A couple years ago I created a piece of music for "Pi Day" from the first 256 digits of Pi. I won't bother to go into the details for that experiment, save to say that I simply took the numbers from Pi and added those to a root note of a major scale and let the notes fall where they may. This was a pretty simple exercise, and I'd been kicking around an idea for a much better exercise ever since.
With that in mind, given the proximity to St. Patrick's day, I decided to create a new piece with an Irish feel.
Here's what I did for this experiment:
I chose to use a 5-note pentatonic scale instead of a 7-note major scale, and I did so because there are 10 numbers in our base 10 numbering system, and 2 x 5 = 10. With that in mind, in my first draft of this experiment, all of the notes in the piece were derived by using a pentatonic scale with a 2-octave range, and mapping the numbers 0 to 9 from the first 252 places of Pi to the 10 notes of the 2-octave scale. (I'll explain why I used 252 places of Pi later.) This first draft placed the piece within the range of an Irish Tin Whistle, and I chose the key of D Major since that's the predominant key for that instrument.
However, while I was entering the notes and listening to the playback, many of the notes were often too far apart from their surrounding notes, with very strange octave jumps, which made the whole piece sound random. With that in mind, I decided to use modulus division to cut the range in half, thereby forcing all of the notes into a 1-octave pentatonic scale. In other words, if a number from Pi was over 5, then I subtracted 5.
This change for my second draft of this experiment resulted in a much smaller scale of "D E F# A B" to work with, and the 1-octave scale fell within range of the bagpipes, so I added drones for "D A D" beneath the melody to add to the illusion of a piper playing. However, during playback with a bagpipe sample, something sounded weird: every time there were two notes of the same pitch next to each other, it sounded odd. I quickly realized that was because an Irish musician won't hold a note for two beats - they'll use ornamentation to separate the identical pitches so it doesn't sound like one continuous note.
My good friends Randy Clepper (www.randyclepper.com) and Mark Wade (www.markalanwade.com) have taught a lot of classes about Irish ornamentation. I leveraged some of the things that I learned from them, and I added "cuts" to each of the sections where there were two notes that needed to be separated. By way of explanation, a "cut" is when you play a quick grace note above the note that is in the melody line.

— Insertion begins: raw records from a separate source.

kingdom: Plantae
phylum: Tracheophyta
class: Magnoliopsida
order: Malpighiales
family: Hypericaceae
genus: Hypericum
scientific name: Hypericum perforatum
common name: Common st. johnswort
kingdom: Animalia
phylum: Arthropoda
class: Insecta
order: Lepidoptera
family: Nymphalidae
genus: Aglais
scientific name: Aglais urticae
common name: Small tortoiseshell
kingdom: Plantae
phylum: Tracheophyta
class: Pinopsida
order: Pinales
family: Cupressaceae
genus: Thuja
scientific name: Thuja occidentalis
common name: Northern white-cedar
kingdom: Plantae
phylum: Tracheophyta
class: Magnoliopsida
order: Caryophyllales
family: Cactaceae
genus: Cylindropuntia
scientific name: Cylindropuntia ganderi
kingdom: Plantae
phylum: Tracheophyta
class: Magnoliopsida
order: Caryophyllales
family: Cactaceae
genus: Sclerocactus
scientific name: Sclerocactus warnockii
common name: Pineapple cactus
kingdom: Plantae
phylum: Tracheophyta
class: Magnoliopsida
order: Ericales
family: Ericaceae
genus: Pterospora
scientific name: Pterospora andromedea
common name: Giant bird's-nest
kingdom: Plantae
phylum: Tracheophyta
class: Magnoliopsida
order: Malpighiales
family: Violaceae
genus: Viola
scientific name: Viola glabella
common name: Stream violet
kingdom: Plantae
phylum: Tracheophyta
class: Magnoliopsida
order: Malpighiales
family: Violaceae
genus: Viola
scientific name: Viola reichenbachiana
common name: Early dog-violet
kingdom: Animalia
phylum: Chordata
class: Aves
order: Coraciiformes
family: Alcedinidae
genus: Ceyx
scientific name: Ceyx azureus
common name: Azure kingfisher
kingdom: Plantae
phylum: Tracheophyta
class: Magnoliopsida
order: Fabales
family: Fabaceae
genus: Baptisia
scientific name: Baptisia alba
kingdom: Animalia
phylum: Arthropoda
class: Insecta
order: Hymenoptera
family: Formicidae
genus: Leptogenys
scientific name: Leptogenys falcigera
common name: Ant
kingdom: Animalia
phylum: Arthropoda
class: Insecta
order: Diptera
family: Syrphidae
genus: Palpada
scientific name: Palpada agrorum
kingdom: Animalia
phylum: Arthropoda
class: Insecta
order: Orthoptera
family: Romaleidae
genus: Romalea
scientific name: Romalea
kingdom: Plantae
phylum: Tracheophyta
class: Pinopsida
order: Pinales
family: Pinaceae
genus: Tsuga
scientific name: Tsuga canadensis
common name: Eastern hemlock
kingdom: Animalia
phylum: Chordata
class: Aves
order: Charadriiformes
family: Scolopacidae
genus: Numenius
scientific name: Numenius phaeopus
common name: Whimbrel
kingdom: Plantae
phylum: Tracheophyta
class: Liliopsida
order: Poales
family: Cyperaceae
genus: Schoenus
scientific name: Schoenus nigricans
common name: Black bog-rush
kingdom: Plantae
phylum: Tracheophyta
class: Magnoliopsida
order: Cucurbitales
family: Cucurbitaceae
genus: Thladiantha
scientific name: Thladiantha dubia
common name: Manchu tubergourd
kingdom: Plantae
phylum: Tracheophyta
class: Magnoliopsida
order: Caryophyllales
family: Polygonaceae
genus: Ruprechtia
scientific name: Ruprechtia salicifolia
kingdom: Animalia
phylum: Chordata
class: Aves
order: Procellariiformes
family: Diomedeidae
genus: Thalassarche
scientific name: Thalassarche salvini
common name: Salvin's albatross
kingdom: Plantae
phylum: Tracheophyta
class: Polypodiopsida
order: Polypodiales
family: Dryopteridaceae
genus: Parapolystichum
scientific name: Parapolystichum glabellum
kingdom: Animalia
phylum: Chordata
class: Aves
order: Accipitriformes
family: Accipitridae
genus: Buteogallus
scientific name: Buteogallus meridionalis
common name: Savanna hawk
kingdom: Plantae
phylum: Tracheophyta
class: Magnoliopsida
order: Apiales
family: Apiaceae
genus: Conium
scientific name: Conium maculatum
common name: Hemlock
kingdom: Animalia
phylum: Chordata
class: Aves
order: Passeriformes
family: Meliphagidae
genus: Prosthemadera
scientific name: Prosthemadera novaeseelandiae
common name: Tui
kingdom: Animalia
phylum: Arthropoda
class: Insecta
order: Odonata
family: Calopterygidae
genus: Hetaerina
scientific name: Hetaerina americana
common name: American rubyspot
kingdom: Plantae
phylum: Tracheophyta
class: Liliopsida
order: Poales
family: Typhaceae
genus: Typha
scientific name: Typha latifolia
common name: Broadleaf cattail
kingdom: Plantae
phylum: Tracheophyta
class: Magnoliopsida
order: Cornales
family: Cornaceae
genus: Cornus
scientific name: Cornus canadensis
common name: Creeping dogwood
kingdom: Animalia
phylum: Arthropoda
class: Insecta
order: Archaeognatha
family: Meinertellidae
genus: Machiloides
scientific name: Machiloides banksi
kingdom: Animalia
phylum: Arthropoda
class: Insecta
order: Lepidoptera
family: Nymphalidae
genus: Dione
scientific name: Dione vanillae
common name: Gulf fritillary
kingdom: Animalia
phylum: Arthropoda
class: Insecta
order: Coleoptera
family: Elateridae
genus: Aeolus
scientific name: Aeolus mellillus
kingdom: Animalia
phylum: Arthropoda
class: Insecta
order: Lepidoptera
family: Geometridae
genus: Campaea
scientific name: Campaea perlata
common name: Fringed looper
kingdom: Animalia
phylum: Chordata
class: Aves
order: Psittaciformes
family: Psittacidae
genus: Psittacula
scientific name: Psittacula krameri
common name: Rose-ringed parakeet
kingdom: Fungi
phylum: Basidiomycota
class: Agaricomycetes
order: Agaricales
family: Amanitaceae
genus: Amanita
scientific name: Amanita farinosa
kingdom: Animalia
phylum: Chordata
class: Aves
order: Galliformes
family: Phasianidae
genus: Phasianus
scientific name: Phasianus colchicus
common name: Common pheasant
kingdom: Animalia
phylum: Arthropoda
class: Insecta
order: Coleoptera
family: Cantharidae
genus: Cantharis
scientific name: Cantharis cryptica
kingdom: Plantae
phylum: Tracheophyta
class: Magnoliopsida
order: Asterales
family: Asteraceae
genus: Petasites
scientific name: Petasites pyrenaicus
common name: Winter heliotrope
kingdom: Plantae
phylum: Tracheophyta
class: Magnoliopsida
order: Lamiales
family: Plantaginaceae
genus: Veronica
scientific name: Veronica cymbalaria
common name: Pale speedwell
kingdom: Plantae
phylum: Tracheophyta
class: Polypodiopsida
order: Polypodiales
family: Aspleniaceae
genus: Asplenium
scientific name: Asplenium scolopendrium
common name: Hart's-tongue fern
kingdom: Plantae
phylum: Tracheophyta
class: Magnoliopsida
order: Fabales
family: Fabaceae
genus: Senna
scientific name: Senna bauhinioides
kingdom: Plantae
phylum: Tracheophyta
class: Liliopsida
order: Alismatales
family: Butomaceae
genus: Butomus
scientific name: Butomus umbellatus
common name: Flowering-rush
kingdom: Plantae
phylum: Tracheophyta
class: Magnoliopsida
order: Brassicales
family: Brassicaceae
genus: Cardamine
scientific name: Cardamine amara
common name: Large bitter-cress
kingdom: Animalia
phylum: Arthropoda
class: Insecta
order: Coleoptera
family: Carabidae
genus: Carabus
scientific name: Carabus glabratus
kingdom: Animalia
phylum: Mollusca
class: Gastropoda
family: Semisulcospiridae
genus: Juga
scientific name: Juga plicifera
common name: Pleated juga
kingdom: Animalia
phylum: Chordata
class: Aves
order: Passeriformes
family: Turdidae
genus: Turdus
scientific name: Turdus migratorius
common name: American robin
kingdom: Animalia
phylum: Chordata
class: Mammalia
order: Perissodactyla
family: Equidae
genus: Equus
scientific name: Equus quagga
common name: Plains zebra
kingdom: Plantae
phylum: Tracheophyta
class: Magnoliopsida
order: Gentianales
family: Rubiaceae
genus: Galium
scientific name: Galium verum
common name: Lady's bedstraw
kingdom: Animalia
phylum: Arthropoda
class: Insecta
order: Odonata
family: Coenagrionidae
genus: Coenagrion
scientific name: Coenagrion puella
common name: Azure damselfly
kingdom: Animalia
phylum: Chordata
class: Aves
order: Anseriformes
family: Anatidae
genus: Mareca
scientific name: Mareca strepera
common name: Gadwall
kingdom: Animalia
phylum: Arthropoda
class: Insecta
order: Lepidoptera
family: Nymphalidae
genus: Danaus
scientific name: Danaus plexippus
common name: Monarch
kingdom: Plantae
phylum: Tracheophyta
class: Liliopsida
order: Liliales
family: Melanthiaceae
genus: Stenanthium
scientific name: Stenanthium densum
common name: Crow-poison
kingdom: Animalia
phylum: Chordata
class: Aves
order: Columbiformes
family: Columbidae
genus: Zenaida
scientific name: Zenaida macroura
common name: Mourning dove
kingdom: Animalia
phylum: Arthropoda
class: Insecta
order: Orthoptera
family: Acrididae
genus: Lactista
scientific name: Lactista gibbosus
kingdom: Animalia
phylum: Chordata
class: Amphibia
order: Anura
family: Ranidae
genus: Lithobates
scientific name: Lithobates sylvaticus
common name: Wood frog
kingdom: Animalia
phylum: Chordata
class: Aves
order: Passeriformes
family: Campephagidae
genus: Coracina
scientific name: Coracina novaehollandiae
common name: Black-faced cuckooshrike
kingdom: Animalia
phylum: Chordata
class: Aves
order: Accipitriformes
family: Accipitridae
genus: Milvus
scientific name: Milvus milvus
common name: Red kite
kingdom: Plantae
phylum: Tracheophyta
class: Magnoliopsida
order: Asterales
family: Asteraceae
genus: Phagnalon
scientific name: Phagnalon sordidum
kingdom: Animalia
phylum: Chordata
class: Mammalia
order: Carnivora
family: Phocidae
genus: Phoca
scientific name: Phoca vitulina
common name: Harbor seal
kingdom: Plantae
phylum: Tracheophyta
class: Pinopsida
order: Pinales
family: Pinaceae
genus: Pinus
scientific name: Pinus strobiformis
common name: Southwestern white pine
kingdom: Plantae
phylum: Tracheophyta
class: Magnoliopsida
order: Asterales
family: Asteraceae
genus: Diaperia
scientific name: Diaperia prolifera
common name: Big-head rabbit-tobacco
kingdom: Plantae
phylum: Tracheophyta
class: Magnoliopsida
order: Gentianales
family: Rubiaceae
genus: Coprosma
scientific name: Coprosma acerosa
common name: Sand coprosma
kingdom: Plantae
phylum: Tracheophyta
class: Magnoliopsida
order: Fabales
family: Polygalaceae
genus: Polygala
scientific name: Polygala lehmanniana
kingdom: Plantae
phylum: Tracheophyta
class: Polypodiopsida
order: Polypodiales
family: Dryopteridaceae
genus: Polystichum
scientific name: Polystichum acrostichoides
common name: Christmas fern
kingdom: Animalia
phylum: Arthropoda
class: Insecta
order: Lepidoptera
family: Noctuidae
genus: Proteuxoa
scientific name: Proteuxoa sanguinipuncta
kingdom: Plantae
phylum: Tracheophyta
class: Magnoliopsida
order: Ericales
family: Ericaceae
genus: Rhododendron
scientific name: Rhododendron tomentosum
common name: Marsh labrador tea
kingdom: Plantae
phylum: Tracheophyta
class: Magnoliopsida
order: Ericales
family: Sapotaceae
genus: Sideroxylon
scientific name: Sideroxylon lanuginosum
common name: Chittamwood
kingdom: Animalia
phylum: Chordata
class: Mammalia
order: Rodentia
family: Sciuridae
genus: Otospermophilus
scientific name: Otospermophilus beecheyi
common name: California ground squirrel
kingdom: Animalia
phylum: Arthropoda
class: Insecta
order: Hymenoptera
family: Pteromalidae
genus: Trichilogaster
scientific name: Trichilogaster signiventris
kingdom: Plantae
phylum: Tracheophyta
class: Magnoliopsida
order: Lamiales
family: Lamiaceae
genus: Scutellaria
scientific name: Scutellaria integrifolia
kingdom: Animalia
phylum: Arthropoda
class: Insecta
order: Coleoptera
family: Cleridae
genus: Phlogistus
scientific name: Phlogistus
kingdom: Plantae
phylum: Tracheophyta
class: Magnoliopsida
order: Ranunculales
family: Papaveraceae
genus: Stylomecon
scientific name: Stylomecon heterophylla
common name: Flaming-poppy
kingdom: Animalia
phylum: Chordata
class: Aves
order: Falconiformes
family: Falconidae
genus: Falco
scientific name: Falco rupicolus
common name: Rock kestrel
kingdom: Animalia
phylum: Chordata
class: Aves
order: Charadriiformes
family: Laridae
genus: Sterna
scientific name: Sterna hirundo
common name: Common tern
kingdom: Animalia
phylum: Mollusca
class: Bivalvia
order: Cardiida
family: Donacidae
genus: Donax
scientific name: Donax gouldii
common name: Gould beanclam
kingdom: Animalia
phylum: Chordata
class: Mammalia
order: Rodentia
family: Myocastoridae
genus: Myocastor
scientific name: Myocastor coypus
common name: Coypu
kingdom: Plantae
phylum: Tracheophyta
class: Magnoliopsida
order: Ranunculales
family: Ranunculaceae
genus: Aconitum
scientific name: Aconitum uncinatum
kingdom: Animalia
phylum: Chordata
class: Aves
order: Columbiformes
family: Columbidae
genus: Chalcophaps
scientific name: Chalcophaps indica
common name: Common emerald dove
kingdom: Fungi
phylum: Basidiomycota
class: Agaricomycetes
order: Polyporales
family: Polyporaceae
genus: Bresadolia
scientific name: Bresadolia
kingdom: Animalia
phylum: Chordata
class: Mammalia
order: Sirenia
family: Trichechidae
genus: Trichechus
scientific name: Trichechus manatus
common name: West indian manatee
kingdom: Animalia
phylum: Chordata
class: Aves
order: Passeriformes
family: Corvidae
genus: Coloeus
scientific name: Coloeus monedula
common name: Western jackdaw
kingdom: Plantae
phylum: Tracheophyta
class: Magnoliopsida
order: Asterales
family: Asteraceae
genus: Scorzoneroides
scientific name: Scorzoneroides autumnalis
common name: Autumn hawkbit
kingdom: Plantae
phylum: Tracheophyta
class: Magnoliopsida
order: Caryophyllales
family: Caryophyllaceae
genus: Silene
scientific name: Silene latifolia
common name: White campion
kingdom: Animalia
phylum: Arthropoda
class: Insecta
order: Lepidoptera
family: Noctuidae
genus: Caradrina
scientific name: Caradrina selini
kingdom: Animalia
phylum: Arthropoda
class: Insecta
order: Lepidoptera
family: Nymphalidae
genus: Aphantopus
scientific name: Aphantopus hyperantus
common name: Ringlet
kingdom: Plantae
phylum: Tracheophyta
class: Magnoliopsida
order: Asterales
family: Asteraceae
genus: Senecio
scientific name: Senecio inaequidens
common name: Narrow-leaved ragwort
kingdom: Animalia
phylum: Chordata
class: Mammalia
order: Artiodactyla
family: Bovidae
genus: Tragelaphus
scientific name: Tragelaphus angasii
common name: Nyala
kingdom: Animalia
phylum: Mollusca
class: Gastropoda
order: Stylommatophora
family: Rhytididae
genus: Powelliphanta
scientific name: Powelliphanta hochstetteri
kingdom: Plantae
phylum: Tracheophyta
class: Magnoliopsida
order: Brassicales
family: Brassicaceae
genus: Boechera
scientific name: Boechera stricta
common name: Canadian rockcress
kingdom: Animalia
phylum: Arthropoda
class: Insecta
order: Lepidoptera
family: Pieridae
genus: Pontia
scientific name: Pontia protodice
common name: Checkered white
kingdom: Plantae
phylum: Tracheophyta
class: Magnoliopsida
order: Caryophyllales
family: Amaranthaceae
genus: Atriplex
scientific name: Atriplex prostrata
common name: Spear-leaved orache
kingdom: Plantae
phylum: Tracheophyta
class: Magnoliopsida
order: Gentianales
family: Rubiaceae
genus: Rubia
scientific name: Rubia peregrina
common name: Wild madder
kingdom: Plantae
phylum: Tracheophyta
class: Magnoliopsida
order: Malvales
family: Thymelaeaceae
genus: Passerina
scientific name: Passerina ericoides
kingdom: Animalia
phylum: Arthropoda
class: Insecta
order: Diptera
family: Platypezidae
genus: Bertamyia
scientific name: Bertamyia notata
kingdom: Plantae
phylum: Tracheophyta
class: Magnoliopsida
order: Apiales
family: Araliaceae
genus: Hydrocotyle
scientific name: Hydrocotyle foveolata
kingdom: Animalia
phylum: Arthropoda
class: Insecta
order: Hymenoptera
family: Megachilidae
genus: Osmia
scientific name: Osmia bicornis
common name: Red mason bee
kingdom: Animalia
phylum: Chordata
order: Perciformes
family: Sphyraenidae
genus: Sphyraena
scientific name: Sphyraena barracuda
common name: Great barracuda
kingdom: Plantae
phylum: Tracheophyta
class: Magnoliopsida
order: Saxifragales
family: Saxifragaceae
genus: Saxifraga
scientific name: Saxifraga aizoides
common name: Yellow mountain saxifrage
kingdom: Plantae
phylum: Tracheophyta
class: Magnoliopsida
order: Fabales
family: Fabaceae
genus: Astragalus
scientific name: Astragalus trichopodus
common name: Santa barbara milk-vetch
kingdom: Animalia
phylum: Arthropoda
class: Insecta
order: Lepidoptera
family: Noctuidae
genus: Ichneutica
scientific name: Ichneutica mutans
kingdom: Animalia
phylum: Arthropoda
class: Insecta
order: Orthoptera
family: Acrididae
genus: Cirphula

So if you have a A followed by an A in the melody, you would play the first A of the melody, then jump up quickly and play a B before returning to the second A of the melody, making sure to land the second A of the melody on the beat where it belongs. (Depending on the instrument that you are playing, you would play a cut by playing the first A of the melody, then hit a grace note A before jumping to the grace note B, and returning to the second A of the melody. It's like a really fast triplet.) Once I added the Irish ornamentation throughout the piece, it contributed significantly to the Celtic feel.
The drum beat was another exercise in self-indulgence that was fun to do. Because this entire experiment is about math, I chose to create a "Slip Jig," because they're in a 9/8 time signature. Hardly anyone uses that time signature, but it added a lot of possibilities. The accents that I chose were based on the steps that Irish dancers would use for a Slip Jig, which are beats 1 3 4 6 7, which creates a | X - X X - X X - - | beat. Since I play bodhran, I added rolls where I might use them if I were playing in a session.
Lest I forget, the 9/8 time signature is the reason for using the first 252 places of Pi. In my previous Pi Day experiment, I used the first 256 places of Pi, because 256 is one of those golden geek numbers. Since I already had those numbers lying around, I divided 256 by the 9 from the time signature, which resulted in 28.4. I rounded that down to 28, which gave me the number of measures that I would create. So 28 measures of 9 notes each meant that I only needed 252 places for this experiment. (See? It's all so simple, isn't it?)
And last but not least, the 157 bpm tempo that I chose to use was derived from taking 314 (e.g. "3.14") and dividing by 2. ('Cause, you know - more math.)